Une circulaire au sujet de la notion "d'abus fiscal" vient d’être publiée. Désormais, le contribuable devra démontrer lui-même qu’il n’a pas tenté un évitement d’impôt. Décryptage.

Le SPF Finances a publié une circulaire, précisant l'application des nouvelles dispositions anti-abus qui visent à lutter contre les constructions juridiques, destinées à éluder l'impôt. Il y a dans ce cas  "abus fiscal", c'est-à-dire une opération par laquelle le contribuable se place "en violation des objectifs" du code des impôts.

Jusqu'ici, pour qu'un abus fiscal soit constaté, l'administration devait démontrer l'existence d'une "construction purement artificielle", sans autre finalité économique que l'évitement de l'impôt. Dans la pratique, c'était souvent une mission impossible.

Désormais, le contrôleur doit simplement prouver l'existence de l'abus fiscal, à partir essentiellement de "présomptions", lit-on dans la circulaire. Ce sera ensuite au contribuable de démontrer, le cas échéant, que sa construction poursuit bien une finalité économique, autre que l'évitement de l'impôt. La charge de la preuve est ainsi renversée.

Sociétés de management

La circulaire ne donne pas d'exemple concret d'abus fiscaux. "La doctrine à ce sujet devra encore être développée", précise le ministre. Le doute plane donc toujours sur le sort des sociétés de management. "En soi, ces sociétés ne sont pas interdites, estime Vanackere dans un communiqué. Mais il n'est pas exclu que l'administration, sur la base de circonstances de fait, apporte la preuve de l'existence d'un abus fiscal. Il va de soi que le contribuable conserve toujours la faculté d'apporter la preuve contraire si tel n'est pas le cas."

Quid lorsqu'il y a abus (ce qui n'est pas de la fraude...)?

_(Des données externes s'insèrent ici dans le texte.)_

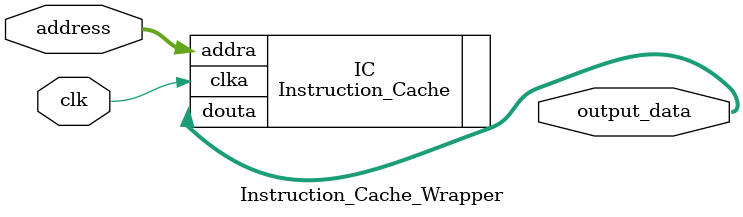
<source format=v>
`timescale 1ns / 1ps
module Instruction_Cache_Wrapper(
	input clk,
	input [31:0] address,
	output [31:0] output_data
    );

	Instruction_Cache IC(.clka(clk), .addra(address), .douta(output_data));

endmodule

</source>
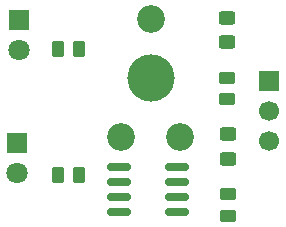
<source format=gts>
G04 #@! TF.GenerationSoftware,KiCad,Pcbnew,9.0.2*
G04 #@! TF.CreationDate,2025-06-05T16:56:41+03:00*
G04 #@! TF.ProjectId,2-Layer-Proximity-PCB,322d4c61-7965-4722-9d50-726f78696d69,rev?*
G04 #@! TF.SameCoordinates,Original*
G04 #@! TF.FileFunction,Soldermask,Top*
G04 #@! TF.FilePolarity,Negative*
%FSLAX46Y46*%
G04 Gerber Fmt 4.6, Leading zero omitted, Abs format (unit mm)*
G04 Created by KiCad (PCBNEW 9.0.2) date 2025-06-05 16:56:41*
%MOMM*%
%LPD*%
G01*
G04 APERTURE LIST*
G04 Aperture macros list*
%AMRoundRect*
0 Rectangle with rounded corners*
0 $1 Rounding radius*
0 $2 $3 $4 $5 $6 $7 $8 $9 X,Y pos of 4 corners*
0 Add a 4 corners polygon primitive as box body*
4,1,4,$2,$3,$4,$5,$6,$7,$8,$9,$2,$3,0*
0 Add four circle primitives for the rounded corners*
1,1,$1+$1,$2,$3*
1,1,$1+$1,$4,$5*
1,1,$1+$1,$6,$7*
1,1,$1+$1,$8,$9*
0 Add four rect primitives between the rounded corners*
20,1,$1+$1,$2,$3,$4,$5,0*
20,1,$1+$1,$4,$5,$6,$7,0*
20,1,$1+$1,$6,$7,$8,$9,0*
20,1,$1+$1,$8,$9,$2,$3,0*%
G04 Aperture macros list end*
%ADD10RoundRect,0.250000X-0.450000X0.262500X-0.450000X-0.262500X0.450000X-0.262500X0.450000X0.262500X0*%
%ADD11R,1.800000X1.800000*%
%ADD12C,1.800000*%
%ADD13RoundRect,0.250000X0.262500X0.450000X-0.262500X0.450000X-0.262500X-0.450000X0.262500X-0.450000X0*%
%ADD14RoundRect,0.150000X-0.825000X-0.150000X0.825000X-0.150000X0.825000X0.150000X-0.825000X0.150000X0*%
%ADD15C,4.000000*%
%ADD16C,2.340000*%
%ADD17RoundRect,0.250000X0.450000X-0.262500X0.450000X0.262500X-0.450000X0.262500X-0.450000X-0.262500X0*%
%ADD18R,1.700000X1.700000*%
%ADD19C,1.700000*%
%ADD20RoundRect,0.250000X-0.450000X0.325000X-0.450000X-0.325000X0.450000X-0.325000X0.450000X0.325000X0*%
G04 APERTURE END LIST*
D10*
X143450000Y-76175000D03*
X143450000Y-78000000D03*
D11*
X125700000Y-81700000D03*
D12*
X125700000Y-84240000D03*
D11*
X125800000Y-71300000D03*
D12*
X125800000Y-73840000D03*
D13*
X129125000Y-84400000D03*
X130950000Y-84400000D03*
X129125000Y-73750000D03*
X130950000Y-73750000D03*
D14*
X134300000Y-83700000D03*
X134300000Y-84970000D03*
X134300000Y-86240000D03*
X134300000Y-87510000D03*
X139250000Y-87510000D03*
X139250000Y-86240000D03*
X139250000Y-84970000D03*
X139250000Y-83700000D03*
D15*
X137000000Y-76150000D03*
D16*
X139500000Y-81150000D03*
X137000000Y-71150000D03*
X134500000Y-81150000D03*
D17*
X143500000Y-87825000D03*
X143500000Y-86000000D03*
D18*
X147000000Y-76460000D03*
D19*
X147000000Y-79000000D03*
X147000000Y-81540000D03*
D20*
X143450000Y-71100000D03*
X143450000Y-73150000D03*
X143500000Y-80950000D03*
X143500000Y-83000000D03*
M02*

</source>
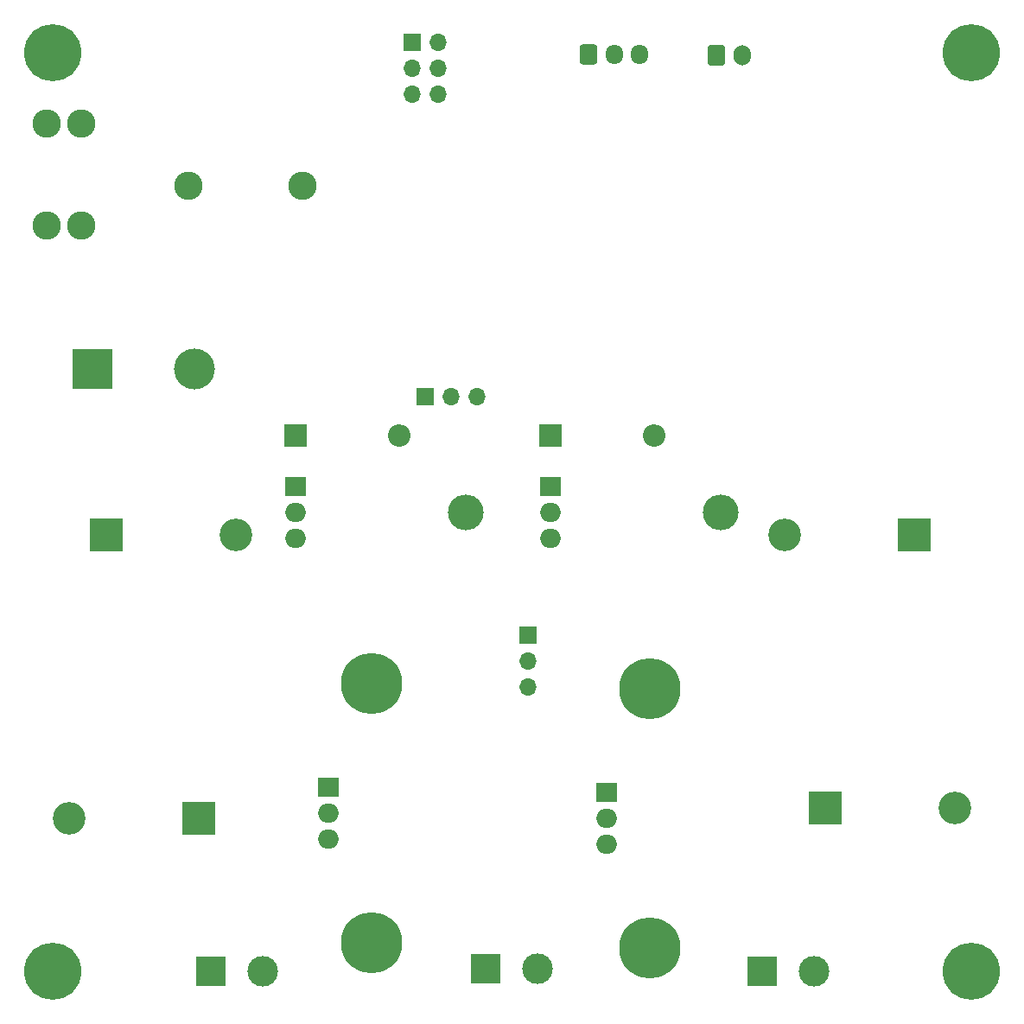
<source format=gbr>
%TF.GenerationSoftware,KiCad,Pcbnew,(6.0.6-1)-1*%
%TF.CreationDate,2022-07-21T21:53:33-04:00*%
%TF.ProjectId,iGEM,6947454d-2e6b-4696-9361-645f70636258,rev?*%
%TF.SameCoordinates,Original*%
%TF.FileFunction,Soldermask,Bot*%
%TF.FilePolarity,Negative*%
%FSLAX46Y46*%
G04 Gerber Fmt 4.6, Leading zero omitted, Abs format (unit mm)*
G04 Created by KiCad (PCBNEW (6.0.6-1)-1) date 2022-07-21 21:53:33*
%MOMM*%
%LPD*%
G01*
G04 APERTURE LIST*
G04 Aperture macros list*
%AMRoundRect*
0 Rectangle with rounded corners*
0 $1 Rounding radius*
0 $2 $3 $4 $5 $6 $7 $8 $9 X,Y pos of 4 corners*
0 Add a 4 corners polygon primitive as box body*
4,1,4,$2,$3,$4,$5,$6,$7,$8,$9,$2,$3,0*
0 Add four circle primitives for the rounded corners*
1,1,$1+$1,$2,$3*
1,1,$1+$1,$4,$5*
1,1,$1+$1,$6,$7*
1,1,$1+$1,$8,$9*
0 Add four rect primitives between the rounded corners*
20,1,$1+$1,$2,$3,$4,$5,0*
20,1,$1+$1,$4,$5,$6,$7,0*
20,1,$1+$1,$6,$7,$8,$9,0*
20,1,$1+$1,$8,$9,$2,$3,0*%
G04 Aperture macros list end*
%ADD10R,3.200000X3.200000*%
%ADD11O,3.200000X3.200000*%
%ADD12C,2.781000*%
%ADD13O,3.500000X3.500000*%
%ADD14R,2.000000X1.905000*%
%ADD15O,2.000000X1.905000*%
%ADD16C,5.600000*%
%ADD17R,1.700000X1.700000*%
%ADD18O,1.700000X1.700000*%
%ADD19R,2.200000X2.200000*%
%ADD20O,2.200000X2.200000*%
%ADD21C,2.780000*%
%ADD22R,3.000000X3.000000*%
%ADD23C,3.000000*%
%ADD24RoundRect,0.250000X-0.600000X-0.725000X0.600000X-0.725000X0.600000X0.725000X-0.600000X0.725000X0*%
%ADD25O,1.700000X1.950000*%
%ADD26RoundRect,0.250000X-0.600000X-0.750000X0.600000X-0.750000X0.600000X0.750000X-0.600000X0.750000X0*%
%ADD27O,1.700000X2.000000*%
%ADD28C,6.000000*%
%ADD29R,4.000000X4.000000*%
%ADD30C,4.000000*%
G04 APERTURE END LIST*
D10*
%TO.C,D2*%
X81250000Y-126000000D03*
D11*
X68550000Y-126000000D03*
%TD*%
D12*
%TO.C,J3*%
X80298000Y-64080000D03*
X91423000Y-64080000D03*
%TD*%
D13*
%TO.C,Q1*%
X107430000Y-96040000D03*
D14*
X90770000Y-93500000D03*
D15*
X90770000Y-96040000D03*
X90770000Y-98580000D03*
%TD*%
D16*
%TO.C,H1*%
X157000000Y-141000000D03*
%TD*%
%TO.C,H3*%
X157000000Y-51000000D03*
%TD*%
D10*
%TO.C,D3*%
X72250000Y-98250000D03*
D11*
X84950000Y-98250000D03*
%TD*%
D10*
%TO.C,D4*%
X151350000Y-98250000D03*
D11*
X138650000Y-98250000D03*
%TD*%
D17*
%TO.C,J2*%
X113500000Y-108100000D03*
D18*
X113500000Y-110640000D03*
X113500000Y-113180000D03*
%TD*%
D19*
%TO.C,D7*%
X115750000Y-88500000D03*
D20*
X125910000Y-88500000D03*
%TD*%
D16*
%TO.C,H2*%
X67000000Y-51000000D03*
%TD*%
D21*
%TO.C,F1*%
X66350000Y-58000000D03*
X69750000Y-58000000D03*
X69750000Y-67920000D03*
X66350000Y-67920000D03*
%TD*%
D14*
%TO.C,Q7*%
X121205000Y-123510000D03*
D15*
X121205000Y-126050000D03*
X121205000Y-128590000D03*
%TD*%
D22*
%TO.C,J1*%
X109420000Y-140750000D03*
D23*
X114500000Y-140750000D03*
%TD*%
D24*
%TO.C,J4*%
X119500000Y-51225000D03*
D25*
X122000000Y-51225000D03*
X124500000Y-51225000D03*
%TD*%
D14*
%TO.C,Q4*%
X94000000Y-123000000D03*
D15*
X94000000Y-125540000D03*
X94000000Y-128080000D03*
%TD*%
D16*
%TO.C,H4*%
X67000000Y-141000000D03*
%TD*%
D26*
%TO.C,M1*%
X132000000Y-51250000D03*
D27*
X134500000Y-51250000D03*
%TD*%
D17*
%TO.C,J5*%
X103475000Y-84750000D03*
D18*
X106015000Y-84750000D03*
X108555000Y-84750000D03*
%TD*%
D10*
%TO.C,D5*%
X142650000Y-125000000D03*
D11*
X155350000Y-125000000D03*
%TD*%
D13*
%TO.C,Q6*%
X132430000Y-96040000D03*
D14*
X115770000Y-93500000D03*
D15*
X115770000Y-96040000D03*
X115770000Y-98580000D03*
%TD*%
D28*
%TO.C,HS2*%
X125500000Y-113300000D03*
X125500000Y-138700000D03*
%TD*%
D19*
%TO.C,D1*%
X90750000Y-88500000D03*
D20*
X100910000Y-88500000D03*
%TD*%
D22*
%TO.C,R2*%
X82460000Y-141000000D03*
D23*
X87540000Y-141000000D03*
%TD*%
D29*
%TO.C,C9*%
X70842169Y-82000000D03*
D30*
X80842169Y-82000000D03*
%TD*%
D22*
%TO.C,R6*%
X136460000Y-141000000D03*
D23*
X141540000Y-141000000D03*
%TD*%
D28*
%TO.C,HS1*%
X98249999Y-112800000D03*
X98249999Y-138200000D03*
%TD*%
D17*
%TO.C,J6*%
X102225000Y-49975000D03*
D18*
X104765000Y-49975000D03*
X102225000Y-52515000D03*
X104765000Y-52515000D03*
X102225000Y-55055000D03*
X104765000Y-55055000D03*
%TD*%
M02*

</source>
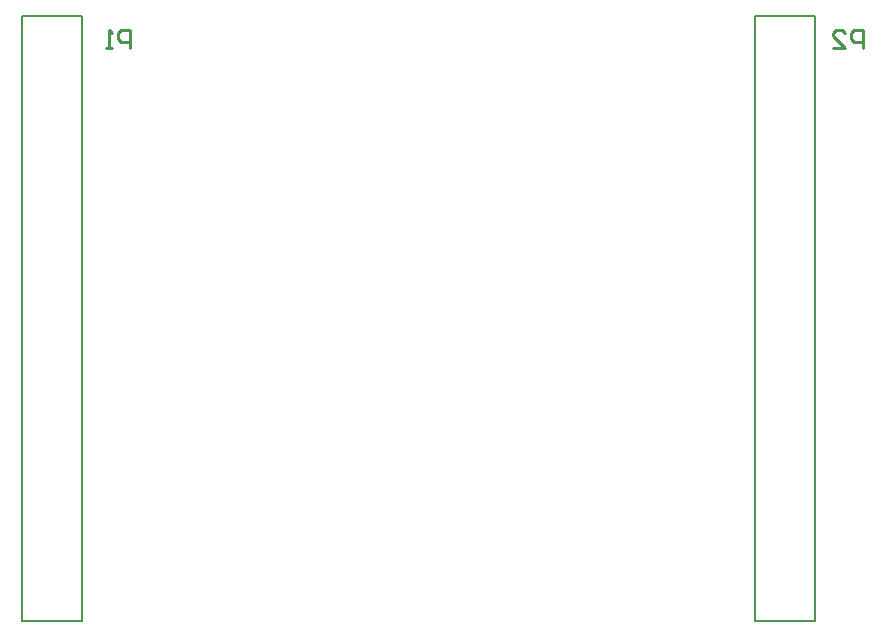
<source format=gbo>
G04 Layer_Color=13813960*
%FSLAX24Y24*%
%MOIN*%
G70*
G01*
G75*
%ADD18C,0.0100*%
%ADD36C,0.0079*%
D18*
X38533Y32673D02*
Y33273D01*
X38233D01*
X38133Y33173D01*
Y32973D01*
X38233Y32873D01*
X38533D01*
X37533Y32673D02*
X37933D01*
X37533Y33073D01*
Y33173D01*
X37633Y33273D01*
X37833D01*
X37933Y33173D01*
X14124Y32673D02*
Y33273D01*
X13824D01*
X13724Y33173D01*
Y32973D01*
X13824Y32873D01*
X14124D01*
X13524Y32673D02*
X13324D01*
X13424D01*
Y33273D01*
X13524Y33173D01*
D36*
X36933Y13598D02*
Y33748D01*
X34933Y13598D02*
X36933D01*
X34933D02*
Y33748D01*
X36933D01*
X12524Y13598D02*
Y33748D01*
X10524Y13598D02*
X12524D01*
X10524D02*
Y33748D01*
X12524D01*
M02*

</source>
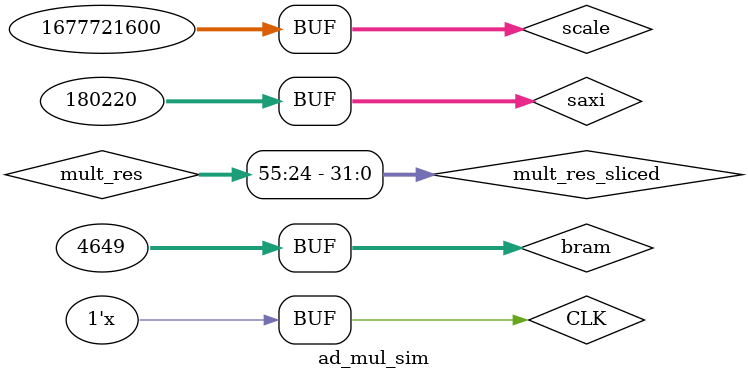
<source format=v>
`timescale 1ns / 1ps


module ad_mul_sim();

//wire [31:0] S;
reg [31:0] saxi, bram, scale;

wire [63:0] mult_res;
wire[31:0] add_res, mult_res_sliced;

reg CLK;

assign mult_res_sliced = mult_res[55:24];

initial begin
bram = 32'h00001229;
saxi = 32'h0002bffc;
scale = 32'h64000000;

CLK = 1'b0;

end


always #10 CLK = ~CLK;

mult_gen_0 mult (
  .CLK(CLK),  // input wire CLK
  .A(bram),      // input wire [31 : 0] A
  .B(scale),      // input wire [31 : 0] B
  .P(mult_res)      // output wire [63 : 0] P
);

c_addsub_0 adder(
  .A(mult_res_sliced),      // input wire [31 : 0] A
  .B(saxi),      // input wire [31 : 0] B
  .CLK(CLK),  // input wire CLK
  .S(add_res)      // output wire [31 : 0] S
); 
endmodule

</source>
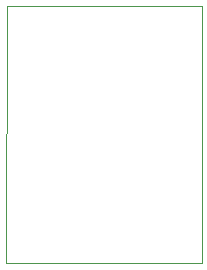
<source format=gbr>
%TF.GenerationSoftware,KiCad,Pcbnew,7.0.2*%
%TF.CreationDate,2024-08-09T14:52:10-04:00*%
%TF.ProjectId,NewPCB,4e657750-4342-42e6-9b69-6361645f7063,rev?*%
%TF.SameCoordinates,Original*%
%TF.FileFunction,Profile,NP*%
%FSLAX46Y46*%
G04 Gerber Fmt 4.6, Leading zero omitted, Abs format (unit mm)*
G04 Created by KiCad (PCBNEW 7.0.2) date 2024-08-09 14:52:10*
%MOMM*%
%LPD*%
G01*
G04 APERTURE LIST*
%TA.AperFunction,Profile*%
%ADD10C,0.100000*%
%TD*%
G04 APERTURE END LIST*
D10*
X139065000Y-96520000D02*
X122428000Y-96520000D01*
X139065000Y-74803000D02*
X139065000Y-96520000D01*
X122555000Y-74803000D02*
X139065000Y-74803000D01*
X122428000Y-96520000D02*
X122555000Y-74803000D01*
M02*

</source>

Quand elle constate l'abus, l'administration recalcule l'impôt dû, "comme si l'abus n'avait pas eu lieu", mais a priori sans y ajouter de sanction. La circulaire ministérielle stipule en effet clairement que le contribuable concerné "ne se rend pas coupable de fraude fiscale". "Bien qu'il y ait l'intention de payer peu ou pas d'impôt, il n'y a aucune infraction à la législation fiscale", y lit-on. Les délais de contrôle ne sont donc pas prolongés et les faits constatés ne sont pas dénoncés au parquet.

Enfin, la circulaire assure que les nouvelles dispositions n'affectent pas les accords pris par le Service des décisions anticipées (ruling). Ces accords lient en effet l'administration pour autant que le contribuable ait rempli les conditions auxquelles le ruling est subordonné.